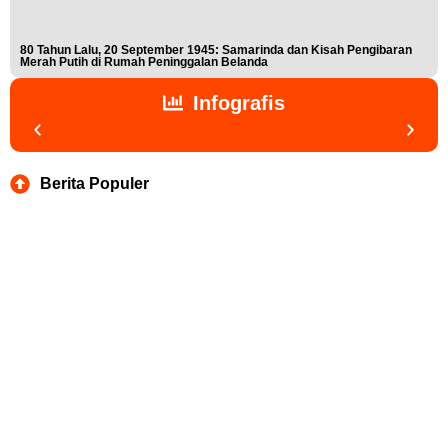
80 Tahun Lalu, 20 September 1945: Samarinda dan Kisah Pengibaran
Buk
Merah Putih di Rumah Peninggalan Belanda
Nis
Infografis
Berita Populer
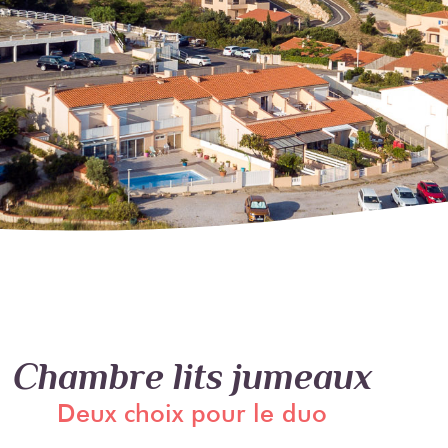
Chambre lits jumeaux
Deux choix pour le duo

-- REQUIRED ACTION --
In the copy, no pictures should appear; the records themselves must be repeated exactly.

-- SOLUTION FOR THIS PROBLEM --
80 Tahun Lalu, 20 September 1945: Samarinda dan Kisah Pengibaran
Buk
Merah Putih di Rumah Peninggalan Belanda
Nis
Infografis
Berita Populer
Chambre lits jumeaux
Deux choix pour le duo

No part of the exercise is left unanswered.